Dataset entries:
- - -

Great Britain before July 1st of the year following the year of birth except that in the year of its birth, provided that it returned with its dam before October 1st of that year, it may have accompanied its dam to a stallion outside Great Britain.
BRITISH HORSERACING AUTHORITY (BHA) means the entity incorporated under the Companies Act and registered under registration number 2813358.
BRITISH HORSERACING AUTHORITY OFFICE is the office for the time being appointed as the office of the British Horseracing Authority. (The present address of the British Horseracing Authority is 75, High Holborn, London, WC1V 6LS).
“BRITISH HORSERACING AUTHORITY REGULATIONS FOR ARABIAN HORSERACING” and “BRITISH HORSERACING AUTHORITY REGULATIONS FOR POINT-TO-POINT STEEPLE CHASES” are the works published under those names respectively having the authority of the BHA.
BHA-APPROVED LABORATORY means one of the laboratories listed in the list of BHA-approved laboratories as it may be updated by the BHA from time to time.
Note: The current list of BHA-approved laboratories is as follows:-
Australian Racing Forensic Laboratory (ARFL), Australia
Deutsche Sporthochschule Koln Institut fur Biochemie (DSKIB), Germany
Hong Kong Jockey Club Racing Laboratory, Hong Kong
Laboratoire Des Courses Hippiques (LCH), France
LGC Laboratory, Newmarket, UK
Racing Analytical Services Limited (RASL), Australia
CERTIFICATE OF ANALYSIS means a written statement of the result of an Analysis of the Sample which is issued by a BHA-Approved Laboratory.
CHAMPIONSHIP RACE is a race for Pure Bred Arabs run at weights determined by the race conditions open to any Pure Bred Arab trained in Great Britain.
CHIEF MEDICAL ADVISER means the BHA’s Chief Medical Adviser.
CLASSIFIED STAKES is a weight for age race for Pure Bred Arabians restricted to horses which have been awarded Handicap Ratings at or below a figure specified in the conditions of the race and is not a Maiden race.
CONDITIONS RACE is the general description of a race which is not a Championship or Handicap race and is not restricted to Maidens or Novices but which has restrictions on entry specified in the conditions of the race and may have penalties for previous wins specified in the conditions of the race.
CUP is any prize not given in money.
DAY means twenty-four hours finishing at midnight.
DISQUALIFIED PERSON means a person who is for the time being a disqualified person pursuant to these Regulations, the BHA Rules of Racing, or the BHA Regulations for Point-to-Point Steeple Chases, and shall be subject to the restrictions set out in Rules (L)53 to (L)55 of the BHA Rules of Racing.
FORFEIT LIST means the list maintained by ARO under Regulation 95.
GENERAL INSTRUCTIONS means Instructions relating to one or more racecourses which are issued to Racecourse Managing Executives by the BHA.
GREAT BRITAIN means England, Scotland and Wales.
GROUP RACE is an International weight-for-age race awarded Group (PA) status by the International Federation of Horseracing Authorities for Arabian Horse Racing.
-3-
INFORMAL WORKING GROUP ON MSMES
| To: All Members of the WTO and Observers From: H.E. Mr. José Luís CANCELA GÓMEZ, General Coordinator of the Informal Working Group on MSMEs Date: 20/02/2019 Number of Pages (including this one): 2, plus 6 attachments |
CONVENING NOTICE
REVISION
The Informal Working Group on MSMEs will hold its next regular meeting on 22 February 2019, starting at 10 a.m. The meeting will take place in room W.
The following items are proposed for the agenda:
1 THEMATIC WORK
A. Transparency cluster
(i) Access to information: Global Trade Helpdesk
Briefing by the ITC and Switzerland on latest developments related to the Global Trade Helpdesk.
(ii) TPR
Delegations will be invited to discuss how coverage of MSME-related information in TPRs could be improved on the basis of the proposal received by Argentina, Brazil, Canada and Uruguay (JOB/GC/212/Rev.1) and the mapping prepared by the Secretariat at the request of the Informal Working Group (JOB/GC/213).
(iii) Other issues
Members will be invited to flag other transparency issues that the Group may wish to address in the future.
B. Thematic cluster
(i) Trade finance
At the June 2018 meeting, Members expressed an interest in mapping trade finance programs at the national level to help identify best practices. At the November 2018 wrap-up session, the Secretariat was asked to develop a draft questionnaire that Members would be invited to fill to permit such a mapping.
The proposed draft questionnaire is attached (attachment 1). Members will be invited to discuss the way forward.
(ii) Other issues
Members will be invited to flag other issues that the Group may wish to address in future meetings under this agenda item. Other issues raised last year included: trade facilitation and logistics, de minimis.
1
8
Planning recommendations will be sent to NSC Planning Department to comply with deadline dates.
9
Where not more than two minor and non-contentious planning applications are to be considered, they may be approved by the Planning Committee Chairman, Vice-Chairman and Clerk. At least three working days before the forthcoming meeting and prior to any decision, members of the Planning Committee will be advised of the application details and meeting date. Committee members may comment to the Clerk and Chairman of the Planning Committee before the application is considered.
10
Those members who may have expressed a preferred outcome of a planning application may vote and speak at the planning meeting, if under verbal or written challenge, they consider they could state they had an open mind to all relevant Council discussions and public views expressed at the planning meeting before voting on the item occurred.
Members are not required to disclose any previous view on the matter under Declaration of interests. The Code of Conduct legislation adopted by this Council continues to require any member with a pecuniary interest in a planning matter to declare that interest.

- - -

_What is being asked_
The expected output is every line of the records in which the string "following" appears.

_Result of the task_
Great Britain before July 1st of the year following the year of birth except that in the year of its birth, provided that it returned with its dam before October 1st of that year, it may have accompanied its dam to a stallion outside Great Britain.
The following items are proposed for the agenda:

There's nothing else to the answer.